Lors de ce voyage, j'ai accompagné notre représentant des donateurs lors d'une « mission d'écoute » à Diffa, au cours de laquelle nous avons sollicité les avis des principales parties prenantes que sont les enseignants, les mamans, les enfants, le gouverneur et le maire de Diffa, les conseillers pédagogiques et les inspecteurs des écoles.
Cette « mission d'écoute » a approfondi mon appréciation du travail véritablement difficile mais transformateur du personnel de l'IRC au Niger. Cela a également renforcé ma capacité à davantage tenir compte des réalités des contextes ciblés durant le processus d’élaboration de nos programmes.
Soutenir des enfants ayant vécu des expériences traumatisantes
En 2016, lorsque nous commencions notre travail, nous avons élargi l'approche Healing Classroom de l'IRC pour intégrer les possibilités d’ASE dans l’enseignement de la lecture fondamentale et les mathématiques dans les programmes de tutorat après les cours.
Chaque exemple d’ASE est conçu pour aider les enfants victimes de traumatismes à améliorer leur bien-être. Nous avons sélectionné des activités de pleine conscience ainsi que des jeux pour stimuler la réflexion et les compétences socio-émotionnelles des enfants.
Ces activités éducatives s’inspirent d'outils ayant fait leurs preuves en Occident et qui ont été contextualisés pour convenir au contexte nigérien.
Nous avons également introduit un programme complet de développement professionnel des enseignants. Les enseignants ont participé à des formations, à des rencontres d’échanges entre pairs et ont bénéficié d’un programme de mentorat personnalisé. Ce programme, bien que techniquement solide, était très difficile, car nous préparions les enseignants à un changement important dans leur pratique.
Les retours des communautés mettent en lumière ce qui a fonctionné ou pas
À la fin de la première année, nous avons organisé un atelier pour évaluer les pratiques sur la base des commentaires du personnel et des participants. Les enseignants, le personnel d’appui et les enfants ont clairement affiché leur préférence pour les jeux de stimulation cérébrale plutôt que les activités de pleine conscience.

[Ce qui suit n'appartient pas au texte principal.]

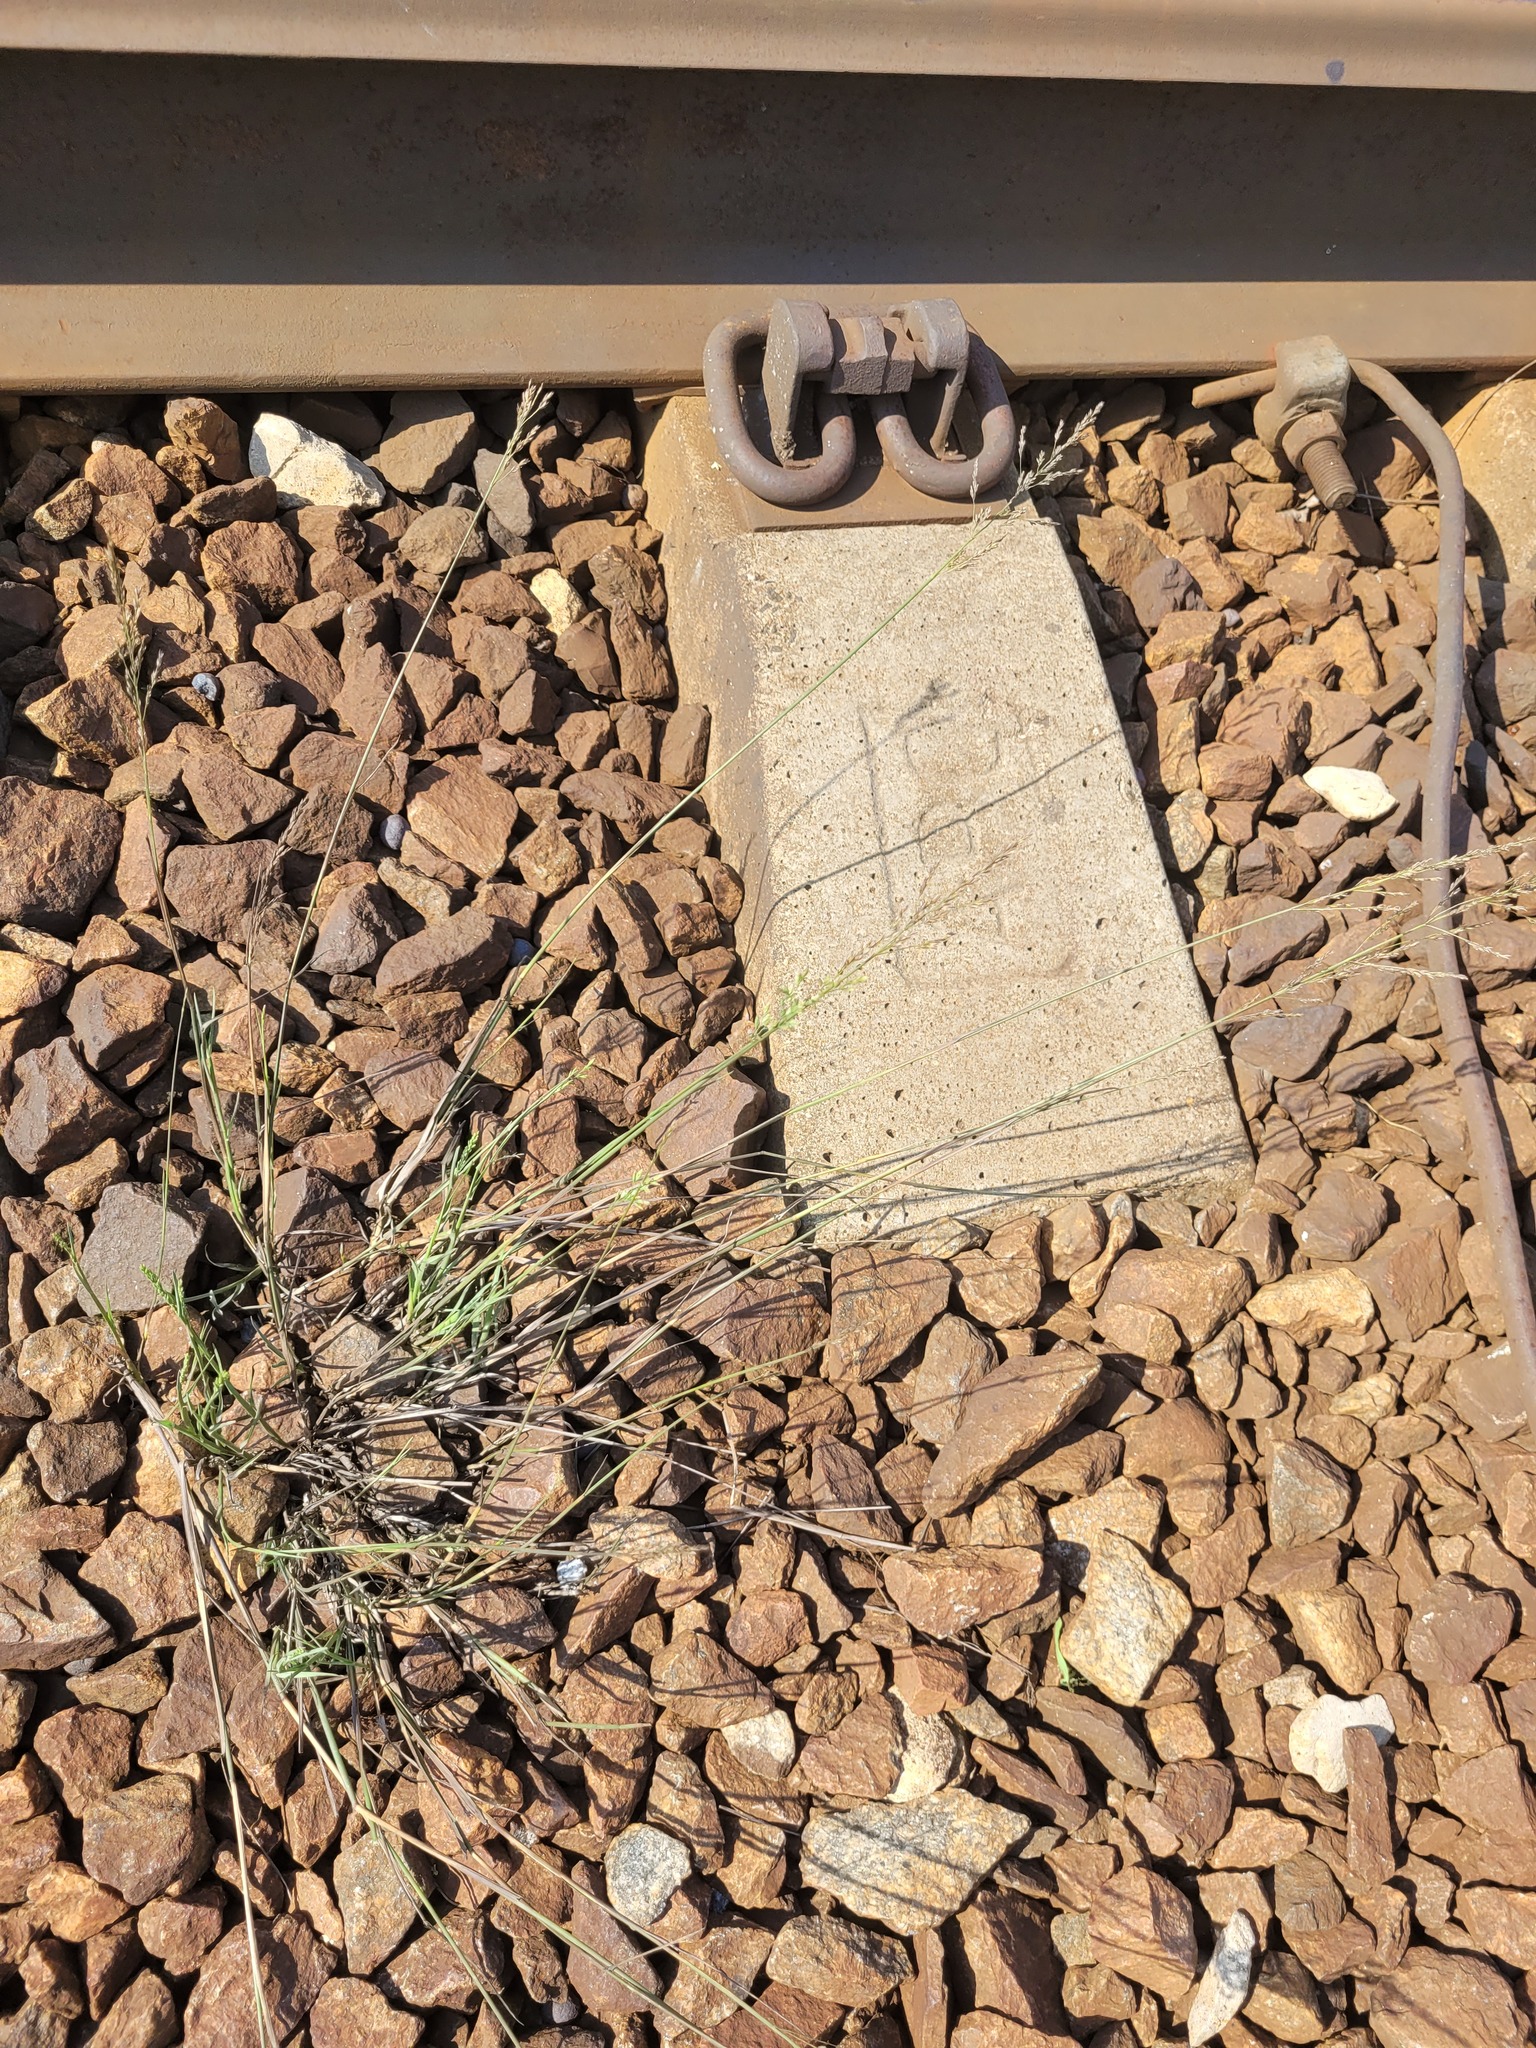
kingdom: Plantae
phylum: Tracheophyta
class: Liliopsida
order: Poales
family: Poaceae
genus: Poa
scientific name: Poa compressa
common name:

Certains parents pensaient que les activités de pleine conscience convertiraient leurs enfants au christianisme, tandis que certains les comparaient à du « yoga ». L’on pouvait noter une méfiance générale vis-à-vis de ces activités et pratiques.
Sur une note plus positive, nous avons appris que notre formation approfondie des enseignants était très appréciée. Cependant, des critiques ont été exprimées sur la charge de travail et les efforts supplémentaires, les complications logistiques et les coûts d'impression élevés.
Maintenant, trois ans plus tard, j’apprends que l’appellation « pleine conscience », qui avait été traduite en français par « L’Esprit Présent », est aussi le nom d’une émission de radio chrétienne évangélique diffusée au Niger. Pas étonnant que ce terme n’ait pu convenir aux parents musulmans de Diffa !
Cela met en évidence la nécessité de porter une attention particulière aux nuances socioculturelles lors de la mise en œuvre des programmes d’ASE, même lorsque nous souhaitons le déploiement rapide d'un programme.
En ce qui concerne les enseignants, les lacunes et les défis liés aux connaissances fondamentales étaient apparents. Ils ont encore du mal à prononcer correctement les noms et les sons des lettres en français et à enseigner des concepts mathématiques plus complexes, par exemple. Des défis qui ont pourtant des solutions simples, peu coûteuses et rapides. Nous proposons désormais des tablettes contenant du matériel d'enseignement et d'apprentissage tels que des vidéos sur YouTube qui développent les connaissances des enseignants sur des contenus spécifiques.
De plus, un groupe WhatsApp pour les enseignants, leurs tuteurs et le personnel de l'IRC a été créé pour faciliter les discussions et partager des documents et contenus vidéos directement et rapidement. Cela a contribué à faciliter la communication et réduire les barrières entre ceux que nous servons et le personnel.